The AI literacy required by the AI Act should therefore not be interpreted as a generic training obligation to be fulfilled through an introductory course. In the pharmaceutical sector, it should become a distributed and differentiated capability: different for those working in regulatory affairs, quality, manufacturing, pharmacovigilance, clinical development or medical writing.

The question is not whether everyone should become a data scientist. The question is whether each function understands AI well enough to use it without being driven by it. This means knowing its limits, risks, conditions of use, documentary implications and responsibilities.

The message for industry: build the operating model now

The EMA AI Observatory report does not impose a new procedure on companies.
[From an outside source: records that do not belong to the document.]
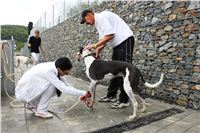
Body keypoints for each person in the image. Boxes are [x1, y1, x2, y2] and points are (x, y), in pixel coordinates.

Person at [80, 10, 134, 109]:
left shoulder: (101, 17)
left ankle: (124, 100)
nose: (87, 24)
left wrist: (94, 45)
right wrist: (98, 49)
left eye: (86, 21)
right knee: (114, 70)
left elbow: (110, 35)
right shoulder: (98, 23)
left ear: (89, 14)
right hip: (117, 46)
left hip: (125, 41)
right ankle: (111, 95)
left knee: (124, 70)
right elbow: (103, 39)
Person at [15, 57, 91, 118]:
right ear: (59, 69)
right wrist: (85, 93)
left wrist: (81, 95)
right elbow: (64, 88)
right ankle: (41, 111)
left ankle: (32, 104)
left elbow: (66, 84)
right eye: (66, 73)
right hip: (23, 93)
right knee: (53, 86)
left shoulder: (55, 66)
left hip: (28, 91)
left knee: (54, 84)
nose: (66, 74)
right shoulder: (49, 71)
But it sends a very clear message: AI is entering the ordinary language of pharmaceutical regulation. Those who continue to treat it as a collection of local experiments risk being unprepared when those experiments become part of a dossier, a clinical strategy, a manufacturing decision or an inspection.

For industry, the necessary step is to build a real operating model for AI. Not only general policies, but practical criteria to classify use cases, assess risk, define roles and responsibilities, control data, verify outputs, document decisions, train people and integrate all of this into existing quality systems.

AI does not replace the pillars of pharmaceutical regulation. It puts them to the test. And precisely for this reason, it can become a powerful tool: not when it promises to eliminate complexity, but when it helps to read, organise and govern it more effectively.

The future of AI in pharma will not be decided only by the quality of algorithms. It will be decided by the quality of the questions, data, processes and responsibilities that companies are able to build around those algorithms.

And perhaps this is the most concrete message of the EMA report: artificial intelligence is now part of the medicinal product lifecycle. It must now become a mature part of the way the pharmaceutical sector generates evidence, makes decisions and preserves trust.